February 1993 – Agreement with the African American BiPartisan Group and United Air Lines is negotiated by the city of Indianapolis. UAL agrees to all issues raised by the African American BiPartisian Group. Victory is won!! Elated Black contractors procure and begin renovating a new building headquarters for the HMCC. Alford asks Black chamber to come together under a mission of a National Black Business Agenda. Dallas and Oakland chambers refuse. Eventually, two conventions are announced: Indianapolis for the unveiling of the National Black Business Agenda and Dallas for a theme of returning to past principles. On May 17th, 1993, the National Black Chamber of Commerce is incorporated in Washington D.C. June 17th, 1993, the National Convention of Black Chambers kicks off a new era: the economic empowerment of Black communities moves forward.

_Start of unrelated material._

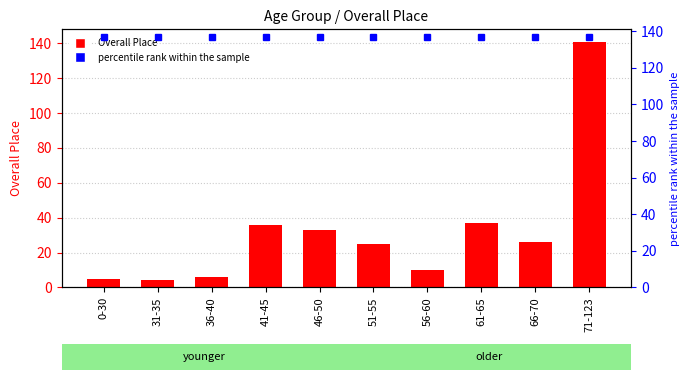

The value at 36-40 is 9. True or false?

False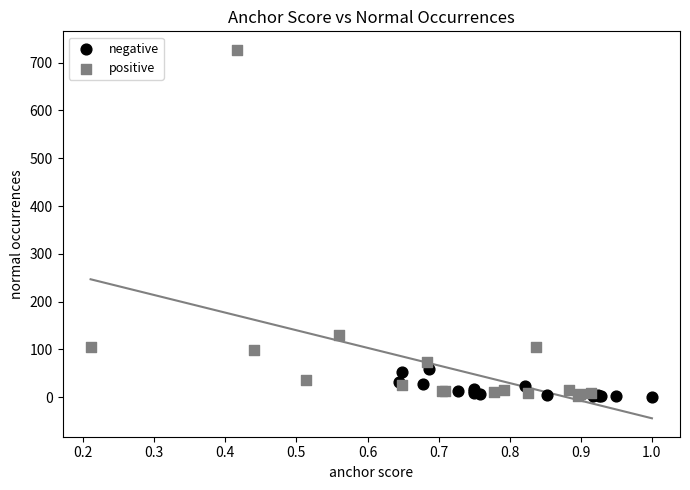

Which series has the largest Y range (max minus min)?

positive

“IF THERE IS NO STRUGGLE, THERE IS NO PROGRESS. THOSE WHO PROFESS TO FAVOR FREEDOM, YET DEPRECIATE AGITATION, ARE MEN WHO WANT CROPS WITHOUT PLOWING UP THE GROUND. THEY WANT RAIN WITHOUT THUNDER AND LIGHTNING. THEY WANT THE OCEAN WITHOUT THE AWFUL ROAR OF ITS MANY WATERS. THIS STRUGGLE MAY BE A MORAL ONE; OR IT MAY BE A PHYSICAL ONE; OR IT MAY BE BOTH MORAL AND PHYSICAL; BUT IT MUST BE A STRUGGLE. POWER CONCEDES NOTHING WITHOUT A DEMAND. IT NEVER HAS AND NEVER WILL… MEN MAY NOT GET ALL THEY PAY FOR IN THIS WORLD; BUT THEY MUST CERTAINLY PAY FOR ALL THEY GET.” - FREDRICK DOUGLASS (born a slave, died free!)